Tahun 1941, angkatan laut kekaisaran Jepang memberangkatkan 353 pesawat ke Amerika, bukan dalam rangka kunjungan kerja, melainkan serangan mendadak terhadap angkatan laut Amerika Serikat. Peristiwa tersebut dinamai dengan Pearl Harbour sebab serangan Jepang mengarah pada pangkalan AL Amerika di Pearl Harbour, Hawai.
Serangan pada pagi hari itu menewaskan banyak pasukan Amerika, jumlahnya ribuan.
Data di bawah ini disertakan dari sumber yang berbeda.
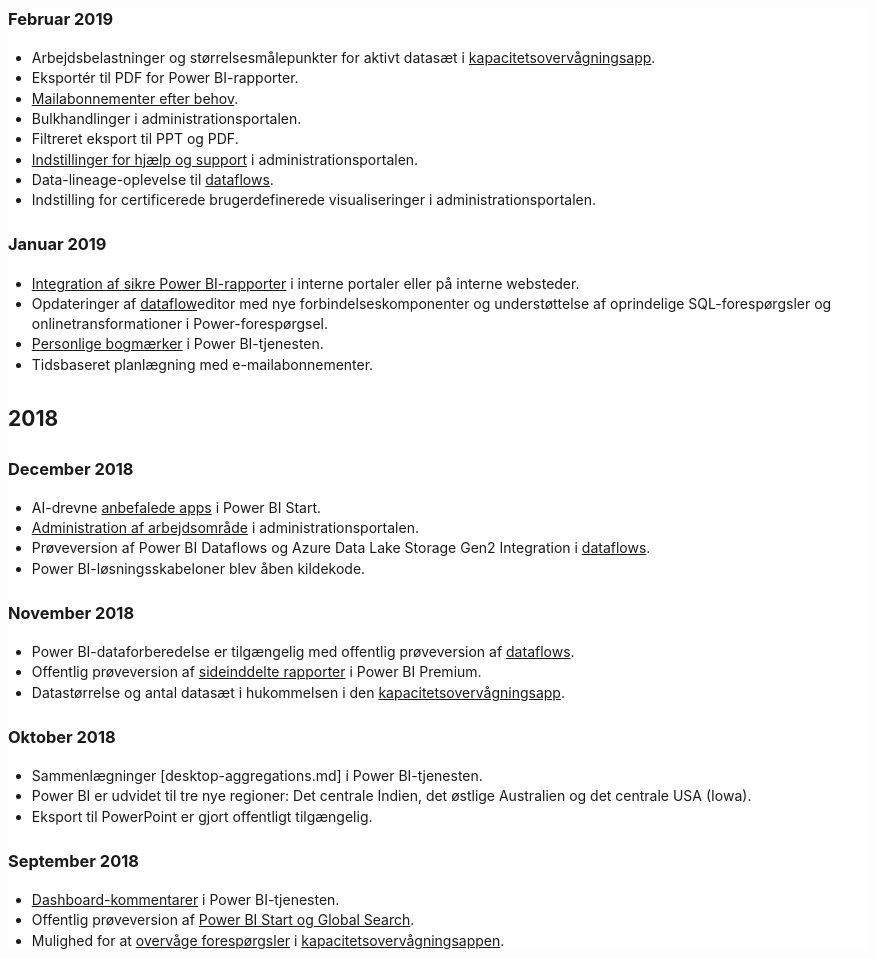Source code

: ### <a name="february-2019"></a>Februar 2019
* Arbejdsbelastninger og størrelsesmålepunkter for aktivt datasæt i [kapacitetsovervågningsapp](https://powerbi.microsoft.com/blog/new-monitoring-capabilities-for-power-bi-premium-capacities/).
* Eksportér til PDF for Power BI-rapporter.
* [Mailabonnementer efter behov](service-report-subscribe.md).
* Bulkhandlinger i administrationsportalen.
* Filtreret eksport til PPT og PDF.
* [Indstillinger for hjælp og support](https://powerbi.microsoft.com/blog/tailoring-help-and-support-for-power-bi-users/) i administrationsportalen.
* Data-lineage-oplevelse til [dataflows](service-dataflows-overview.md).
* Indstilling for certificerede brugerdefinerede visualiseringer i administrationsportalen.

### <a name="january-2019"></a>Januar 2019
* [Integration af sikre Power BI-rapporter](service-embed-secure.md) i interne portaler eller på interne websteder.
* Opdateringer af [dataflow](service-dataflows-overview.md)editor med nye forbindelseskomponenter og understøttelse af oprindelige SQL-forespørgsler og onlinetransformationer i Power-forespørgsel.
* [Personlige bogmærker](https://powerbi.microsoft.com/blog/announcing-personal-bookmarks-in-the-power-bi-service/) i Power BI-tjenesten.
* Tidsbaseret planlægning med e-mailabonnementer.

## <a name="2018"></a>2018
### <a name="december-2018"></a>December 2018
* AI-drevne [anbefalede apps](https://powerbi.microsoft.com/blog/announcing-ai-powered-app-recommendations-getting-the-right-insights-to-the-right-people/) i Power BI Start.
* [Administration af arbejdsområde](https://powerbi.microsoft.com/blog/workspace-management-in-the-admin-portal/) i administrationsportalen.
* Prøveversion af Power BI Dataflows og Azure Data Lake Storage Gen2 Integration i [dataflows](service-dataflows-overview.md).
* Power BI-løsningsskabeloner blev åben kildekode.

### <a name="november-2018"></a>November 2018
* Power BI-dataforberedelse er tilgængelig med offentlig prøveversion af [dataflows](service-dataflows-overview.md).
* Offentlig prøveversion af [sideinddelte rapporter](paginated-reports/paginated-reports-report-builder-power-bi.md) i Power BI Premium.
* Datastørrelse og antal datasæt i hukommelsen i den [kapacitetsovervågningsapp](https://powerbi.microsoft.com/blog/new-monitoring-capabilities-for-power-bi-premium-capacities/).

### <a name="october-2018"></a>Oktober 2018
* Sammenlægninger [desktop-aggregations.md] i Power BI-tjenesten.
* Power BI er udvidet til tre nye regioner: Det centrale Indien, det østlige Australien og det centrale USA (Iowa). 
* Eksport til PowerPoint er gjort offentligt tilgængelig.

### <a name="september-2018"></a>September 2018
* [Dashboard-kommentarer](https://powerbi.microsoft.com/blog/announcing-dashboard-comments-in-power-bi/) i Power BI-tjenesten.
* Offentlig prøveversion af [Power BI Start og Global Search](https://powerbi.microsoft.com/blog/introducing-power-bi-home-and-global-search/).
* Mulighed for at [overvåge forespørgsler](https://powerbi.microsoft.com/blog/query-metrics-available-in-power-bi-premium-capacity-metrics-app/) i [kapacitetsovervågningsappen](https://powerbi.microsoft.com/blog/new-monitoring-capabilities-for-power-bi-premium-capacities/).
Sementara Jepang hanya kehilangan 39 pesawat tempurnya, seketika negera adidaya itu menyatakan perang terhadap Jepang. Bahkan, menyeret Amerika ke gelanggang perang Pasifik yaitu perang dunia II secara langsung yang sebelumnya memilih tidak akan terlibat.
Selama ini, sejarah fokus pada tragedi Pearl Harbour, di filmnya pun demikian. Padahal, setelah itu Jepang berkelana untuk melakukan invasi ke Asia Tenggara, pasukan Jepang mendarat di Patani, Thailand, di Kowloon, Hongkong, Filipina dan juga banyak mendarat di kepulauan Pasifik. Bahkan, Jepang berhasil mengusir Inggris dari Singapur.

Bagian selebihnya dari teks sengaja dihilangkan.